Collected data
· · · ·
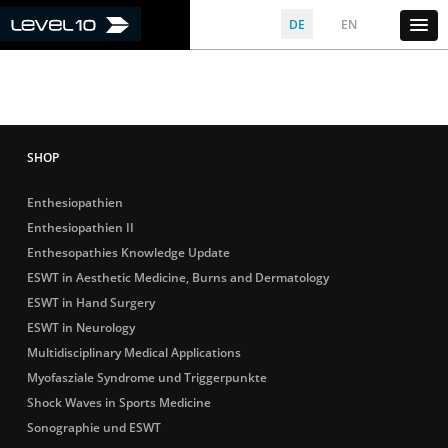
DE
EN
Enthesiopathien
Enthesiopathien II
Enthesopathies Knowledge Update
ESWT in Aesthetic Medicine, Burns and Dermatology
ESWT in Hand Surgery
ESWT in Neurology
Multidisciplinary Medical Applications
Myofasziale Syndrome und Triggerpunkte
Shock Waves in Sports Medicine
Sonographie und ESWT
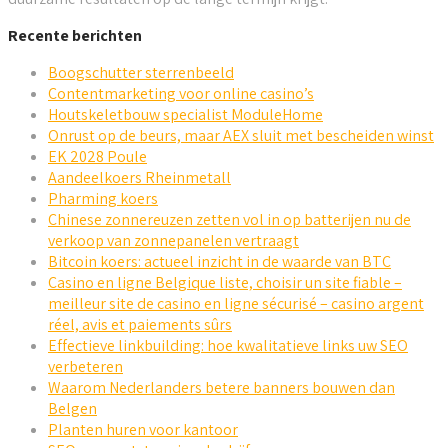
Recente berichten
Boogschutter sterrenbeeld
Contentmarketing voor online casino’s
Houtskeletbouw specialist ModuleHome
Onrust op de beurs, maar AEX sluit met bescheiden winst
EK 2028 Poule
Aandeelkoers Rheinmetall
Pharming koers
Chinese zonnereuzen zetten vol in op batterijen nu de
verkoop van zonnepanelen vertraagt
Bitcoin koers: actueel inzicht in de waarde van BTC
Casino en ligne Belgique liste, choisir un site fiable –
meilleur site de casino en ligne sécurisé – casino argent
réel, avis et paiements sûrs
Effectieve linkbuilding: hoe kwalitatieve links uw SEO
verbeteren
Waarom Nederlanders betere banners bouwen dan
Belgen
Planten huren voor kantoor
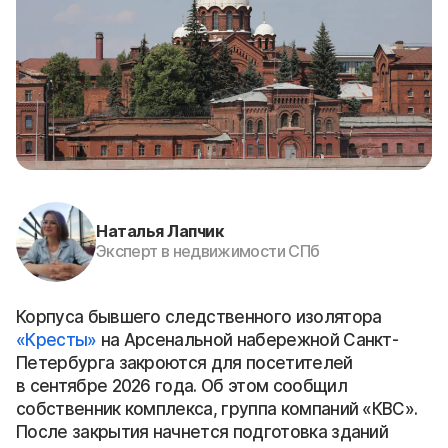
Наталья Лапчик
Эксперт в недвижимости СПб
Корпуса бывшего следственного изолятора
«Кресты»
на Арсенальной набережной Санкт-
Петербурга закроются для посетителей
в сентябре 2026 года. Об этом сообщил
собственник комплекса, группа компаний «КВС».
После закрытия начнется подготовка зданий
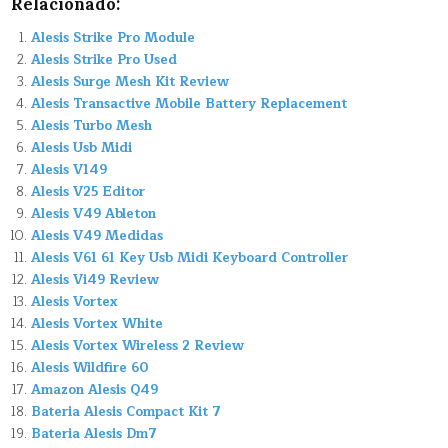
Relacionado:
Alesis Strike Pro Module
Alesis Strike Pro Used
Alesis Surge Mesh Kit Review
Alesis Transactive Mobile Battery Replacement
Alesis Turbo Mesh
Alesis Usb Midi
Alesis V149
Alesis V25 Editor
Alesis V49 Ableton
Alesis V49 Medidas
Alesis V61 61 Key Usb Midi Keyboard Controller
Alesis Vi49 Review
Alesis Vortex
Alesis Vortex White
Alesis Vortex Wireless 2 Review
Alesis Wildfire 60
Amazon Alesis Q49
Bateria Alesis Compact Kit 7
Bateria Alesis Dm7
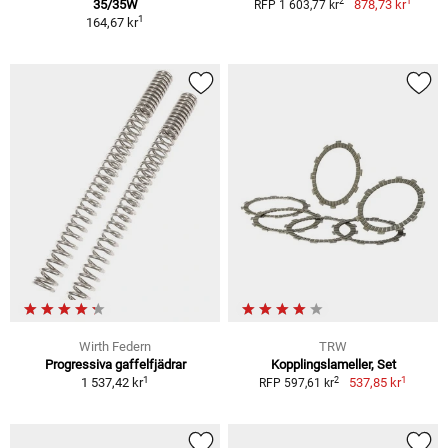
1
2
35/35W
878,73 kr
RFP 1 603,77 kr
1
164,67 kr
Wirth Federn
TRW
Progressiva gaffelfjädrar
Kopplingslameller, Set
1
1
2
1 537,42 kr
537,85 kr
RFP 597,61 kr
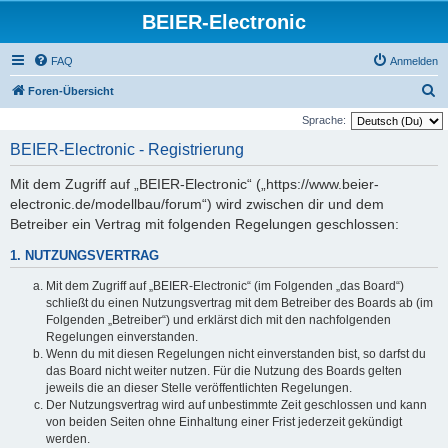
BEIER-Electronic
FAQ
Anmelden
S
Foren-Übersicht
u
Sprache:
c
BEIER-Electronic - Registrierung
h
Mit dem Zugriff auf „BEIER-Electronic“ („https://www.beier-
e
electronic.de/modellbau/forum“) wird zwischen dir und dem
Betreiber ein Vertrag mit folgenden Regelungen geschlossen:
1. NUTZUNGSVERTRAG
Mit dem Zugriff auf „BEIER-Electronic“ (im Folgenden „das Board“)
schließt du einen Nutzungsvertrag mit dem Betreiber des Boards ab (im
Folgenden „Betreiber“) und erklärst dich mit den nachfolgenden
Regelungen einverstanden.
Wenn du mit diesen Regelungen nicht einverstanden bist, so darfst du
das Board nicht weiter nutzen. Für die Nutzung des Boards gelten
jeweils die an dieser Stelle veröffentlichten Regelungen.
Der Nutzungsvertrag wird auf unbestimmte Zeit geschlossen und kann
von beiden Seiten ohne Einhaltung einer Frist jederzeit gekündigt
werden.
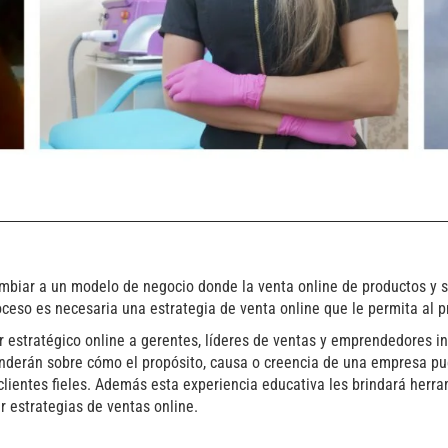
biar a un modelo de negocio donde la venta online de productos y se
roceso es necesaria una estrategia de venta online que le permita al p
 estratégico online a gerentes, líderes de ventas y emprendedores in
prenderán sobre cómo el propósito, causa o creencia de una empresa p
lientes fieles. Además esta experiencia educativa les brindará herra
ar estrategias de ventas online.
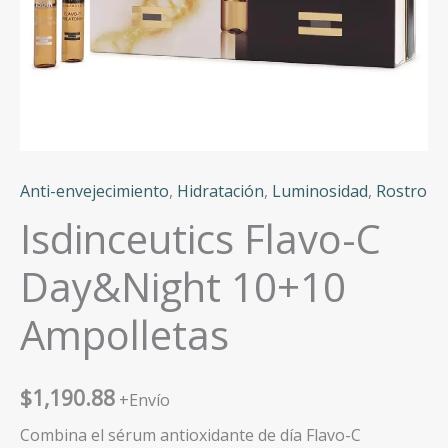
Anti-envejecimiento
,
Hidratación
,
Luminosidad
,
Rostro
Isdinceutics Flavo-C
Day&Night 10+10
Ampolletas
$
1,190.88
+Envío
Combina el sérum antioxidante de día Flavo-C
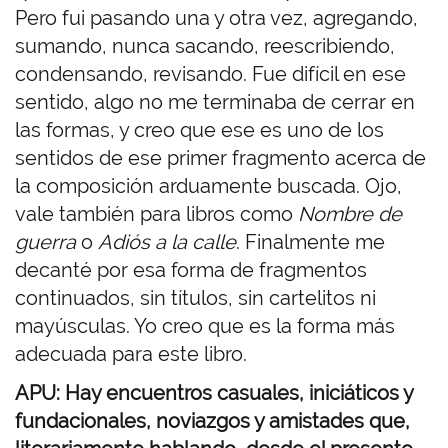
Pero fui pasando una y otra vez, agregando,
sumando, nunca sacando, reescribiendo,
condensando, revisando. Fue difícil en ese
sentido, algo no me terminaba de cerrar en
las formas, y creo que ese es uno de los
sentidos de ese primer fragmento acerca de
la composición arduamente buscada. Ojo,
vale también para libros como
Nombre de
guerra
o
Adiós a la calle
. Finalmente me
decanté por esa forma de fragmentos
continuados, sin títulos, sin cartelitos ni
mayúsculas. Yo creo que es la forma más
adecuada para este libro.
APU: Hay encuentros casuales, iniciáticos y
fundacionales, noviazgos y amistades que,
· · · ·
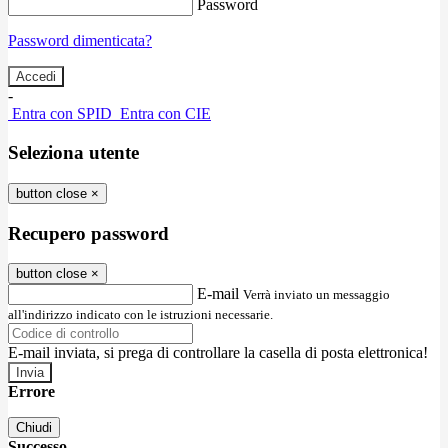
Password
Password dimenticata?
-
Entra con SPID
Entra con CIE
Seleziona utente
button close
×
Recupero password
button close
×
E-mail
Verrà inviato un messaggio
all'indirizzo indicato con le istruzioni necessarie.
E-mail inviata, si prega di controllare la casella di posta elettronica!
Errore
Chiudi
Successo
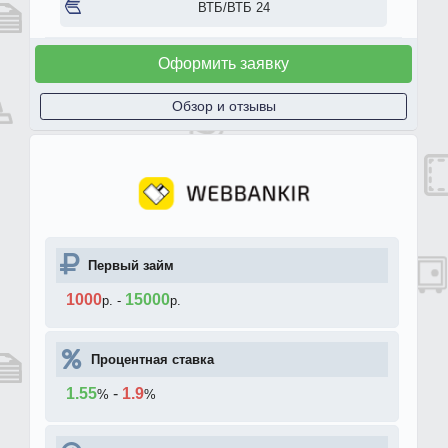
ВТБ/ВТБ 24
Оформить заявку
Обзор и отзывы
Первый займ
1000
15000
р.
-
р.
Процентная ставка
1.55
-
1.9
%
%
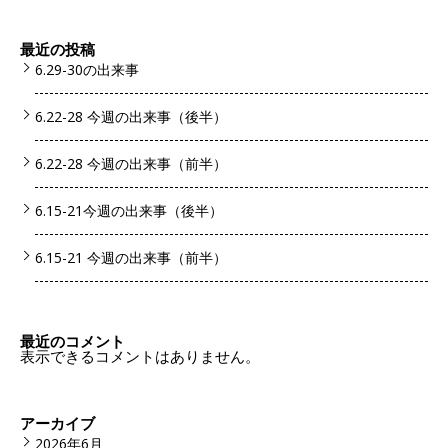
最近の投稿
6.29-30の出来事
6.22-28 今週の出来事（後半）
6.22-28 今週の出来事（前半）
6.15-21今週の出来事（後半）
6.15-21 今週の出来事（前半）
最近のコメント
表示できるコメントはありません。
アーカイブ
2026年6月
· · · ·
▸ Prompt
Copy the lines from the one containing "Anti-envejecimiento" through the one containing "Combina el sérum antioxidante de día Flavo-C", both included, without altering them.

▸ Expected answer
Anti-envejecimiento
,
Hidratación
,
Luminosidad
,
Rostro
Isdinceutics Flavo-C
Day&Night 10+10
Ampolletas
$
1,190.88
+Envío
Combina el sérum antioxidante de día Flavo-C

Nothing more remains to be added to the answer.